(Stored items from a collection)
━━━━━━━━━━

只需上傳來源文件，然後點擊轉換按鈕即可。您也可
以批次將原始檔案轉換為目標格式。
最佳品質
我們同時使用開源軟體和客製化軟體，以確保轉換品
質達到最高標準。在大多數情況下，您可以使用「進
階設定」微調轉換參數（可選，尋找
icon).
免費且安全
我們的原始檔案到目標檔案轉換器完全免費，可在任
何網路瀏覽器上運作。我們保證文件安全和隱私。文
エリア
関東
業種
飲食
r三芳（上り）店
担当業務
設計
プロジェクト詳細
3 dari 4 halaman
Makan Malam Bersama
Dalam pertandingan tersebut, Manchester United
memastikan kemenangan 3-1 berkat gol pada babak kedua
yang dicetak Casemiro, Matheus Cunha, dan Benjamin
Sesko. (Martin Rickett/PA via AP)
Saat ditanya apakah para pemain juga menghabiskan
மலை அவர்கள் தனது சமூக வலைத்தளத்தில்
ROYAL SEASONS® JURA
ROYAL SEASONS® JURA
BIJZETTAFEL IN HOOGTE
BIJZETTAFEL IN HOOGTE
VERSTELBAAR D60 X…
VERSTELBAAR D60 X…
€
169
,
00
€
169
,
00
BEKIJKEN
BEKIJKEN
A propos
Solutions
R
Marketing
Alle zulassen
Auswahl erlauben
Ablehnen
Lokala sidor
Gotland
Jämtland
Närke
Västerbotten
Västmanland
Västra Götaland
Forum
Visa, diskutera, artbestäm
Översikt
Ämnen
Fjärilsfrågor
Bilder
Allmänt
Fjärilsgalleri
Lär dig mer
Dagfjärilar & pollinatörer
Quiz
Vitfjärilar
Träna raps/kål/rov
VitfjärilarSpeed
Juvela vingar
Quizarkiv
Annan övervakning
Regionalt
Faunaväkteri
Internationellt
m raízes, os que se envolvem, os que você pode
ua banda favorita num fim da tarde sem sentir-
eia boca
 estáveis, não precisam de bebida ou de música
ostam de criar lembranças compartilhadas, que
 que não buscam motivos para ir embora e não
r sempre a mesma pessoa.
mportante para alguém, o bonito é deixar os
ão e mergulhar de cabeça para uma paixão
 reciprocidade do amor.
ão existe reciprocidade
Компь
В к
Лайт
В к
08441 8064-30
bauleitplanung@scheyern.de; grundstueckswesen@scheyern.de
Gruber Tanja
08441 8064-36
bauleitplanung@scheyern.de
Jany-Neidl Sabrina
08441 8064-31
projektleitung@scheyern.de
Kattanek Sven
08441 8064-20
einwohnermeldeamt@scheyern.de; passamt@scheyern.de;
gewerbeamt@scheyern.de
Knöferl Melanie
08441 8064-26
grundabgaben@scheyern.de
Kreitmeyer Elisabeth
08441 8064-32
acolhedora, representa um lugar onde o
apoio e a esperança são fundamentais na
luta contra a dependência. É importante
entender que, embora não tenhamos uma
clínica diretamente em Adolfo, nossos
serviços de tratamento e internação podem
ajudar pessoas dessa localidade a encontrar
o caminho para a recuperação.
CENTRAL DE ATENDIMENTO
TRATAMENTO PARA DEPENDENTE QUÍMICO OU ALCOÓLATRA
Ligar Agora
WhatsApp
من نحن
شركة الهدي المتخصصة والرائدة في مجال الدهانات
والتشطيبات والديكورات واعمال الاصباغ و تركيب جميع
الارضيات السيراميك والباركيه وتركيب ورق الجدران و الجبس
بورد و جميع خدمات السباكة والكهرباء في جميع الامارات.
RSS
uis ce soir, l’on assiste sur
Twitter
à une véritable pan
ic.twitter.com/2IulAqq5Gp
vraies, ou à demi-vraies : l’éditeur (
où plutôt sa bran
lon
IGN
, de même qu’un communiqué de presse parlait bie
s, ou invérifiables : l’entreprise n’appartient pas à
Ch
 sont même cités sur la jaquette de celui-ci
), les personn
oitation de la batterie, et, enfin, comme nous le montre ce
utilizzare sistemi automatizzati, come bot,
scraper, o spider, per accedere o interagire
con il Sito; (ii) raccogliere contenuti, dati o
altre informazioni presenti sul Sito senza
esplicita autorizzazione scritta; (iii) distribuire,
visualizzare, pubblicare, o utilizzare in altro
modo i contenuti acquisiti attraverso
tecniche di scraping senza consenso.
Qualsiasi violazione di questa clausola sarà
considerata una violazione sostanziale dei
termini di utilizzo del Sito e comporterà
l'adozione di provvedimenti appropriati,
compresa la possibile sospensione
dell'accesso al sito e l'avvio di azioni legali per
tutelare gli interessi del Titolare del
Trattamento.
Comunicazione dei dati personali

━━━━━━━━━━

> [ASSIGNMENT]
Please write out the records from above, keeping every line exact.

> [TASK SOLUTION]
只需上傳來源文件，然後點擊轉換按鈕即可。您也可
以批次將原始檔案轉換為目標格式。
最佳品質
我們同時使用開源軟體和客製化軟體，以確保轉換品
質達到最高標準。在大多數情況下，您可以使用「進
階設定」微調轉換參數（可選，尋找
icon).
免費且安全
我們的原始檔案到目標檔案轉換器完全免費，可在任
何網路瀏覽器上運作。我們保證文件安全和隱私。文
エリア
関東
業種
飲食
r三芳（上り）店
担当業務
設計
プロジェクト詳細
3 dari 4 halaman
Makan Malam Bersama
Dalam pertandingan tersebut, Manchester United
memastikan kemenangan 3-1 berkat gol pada babak kedua
yang dicetak Casemiro, Matheus Cunha, dan Benjamin
Sesko. (Martin Rickett/PA via AP)
Saat ditanya apakah para pemain juga menghabiskan
மலை அவர்கள் தனது சமூக வலைத்தளத்தில்
ROYAL SEASONS® JURA
ROYAL SEASONS® JURA
BIJZETTAFEL IN HOOGTE
BIJZETTAFEL IN HOOGTE
VERSTELBAAR D60 X…
VERSTELBAAR D60 X…
€
169
,
00
€
169
,
00
BEKIJKEN
BEKIJKEN
A propos
Solutions
R
Marketing
Alle zulassen
Auswahl erlauben
Ablehnen
Lokala sidor
Gotland
Jämtland
Närke
Västerbotten
Västmanland
Västra Götaland
Forum
Visa, diskutera, artbestäm
Översikt
Ämnen
Fjärilsfrågor
Bilder
Allmänt
Fjärilsgalleri
Lär dig mer
Dagfjärilar & pollinatörer
Quiz
Vitfjärilar
Träna raps/kål/rov
VitfjärilarSpeed
Juvela vingar
Quizarkiv
Annan övervakning
Regionalt
Faunaväkteri
Internationellt
m raízes, os que se envolvem, os que você pode
ua banda favorita num fim da tarde sem sentir-
eia boca
 estáveis, não precisam de bebida ou de música
ostam de criar lembranças compartilhadas, que
 que não buscam motivos para ir embora e não
r sempre a mesma pessoa.
mportante para alguém, o bonito é deixar os
ão e mergulhar de cabeça para uma paixão
 reciprocidade do amor.
ão existe reciprocidade
Компь
В к
Лайт
В к
08441 8064-30
bauleitplanung@scheyern.de; grundstueckswesen@scheyern.de
Gruber Tanja
08441 8064-36
bauleitplanung@scheyern.de
Jany-Neidl Sabrina
08441 8064-31
projektleitung@scheyern.de
Kattanek Sven
08441 8064-20
einwohnermeldeamt@scheyern.de; passamt@scheyern.de;
gewerbeamt@scheyern.de
Knöferl Melanie
08441 8064-26
grundabgaben@scheyern.de
Kreitmeyer Elisabeth
08441 8064-32
acolhedora, representa um lugar onde o
apoio e a esperança são fundamentais na
luta contra a dependência. É importante
entender que, embora não tenhamos uma
clínica diretamente em Adolfo, nossos
serviços de tratamento e internação podem
ajudar pessoas dessa localidade a encontrar
o caminho para a recuperação.
CENTRAL DE ATENDIMENTO
TRATAMENTO PARA DEPENDENTE QUÍMICO OU ALCOÓLATRA
Ligar Agora
WhatsApp
من نحن
شركة الهدي المتخصصة والرائدة في مجال الدهانات
والتشطيبات والديكورات واعمال الاصباغ و تركيب جميع
الارضيات السيراميك والباركيه وتركيب ورق الجدران و الجبس
بورد و جميع خدمات السباكة والكهرباء في جميع الامارات.
RSS
uis ce soir, l’on assiste sur
Twitter
à une véritable pan
ic.twitter.com/2IulAqq5Gp
vraies, ou à demi-vraies : l’éditeur (
où plutôt sa bran
lon
IGN
, de même qu’un communiqué de presse parlait bie
s, ou invérifiables : l’entreprise n’appartient pas à
Ch
 sont même cités sur la jaquette de celui-ci
), les personn
oitation de la batterie, et, enfin, comme nous le montre ce
utilizzare sistemi automatizzati, come bot,
scraper, o spider, per accedere o interagire
con il Sito; (ii) raccogliere contenuti, dati o
altre informazioni presenti sul Sito senza
esplicita autorizzazione scritta; (iii) distribuire,
visualizzare, pubblicare, o utilizzare in altro
modo i contenuti acquisiti attraverso
tecniche di scraping senza consenso.
Qualsiasi violazione di questa clausola sarà
considerata una violazione sostanziale dei
termini di utilizzo del Sito e comporterà
l'adozione di provvedimenti appropriati,
compresa la possibile sospensione
dell'accesso al sito e l'avvio di azioni legali per
tutelare gli interessi del Titolare del
Trattamento.
Comunicazione dei dati personali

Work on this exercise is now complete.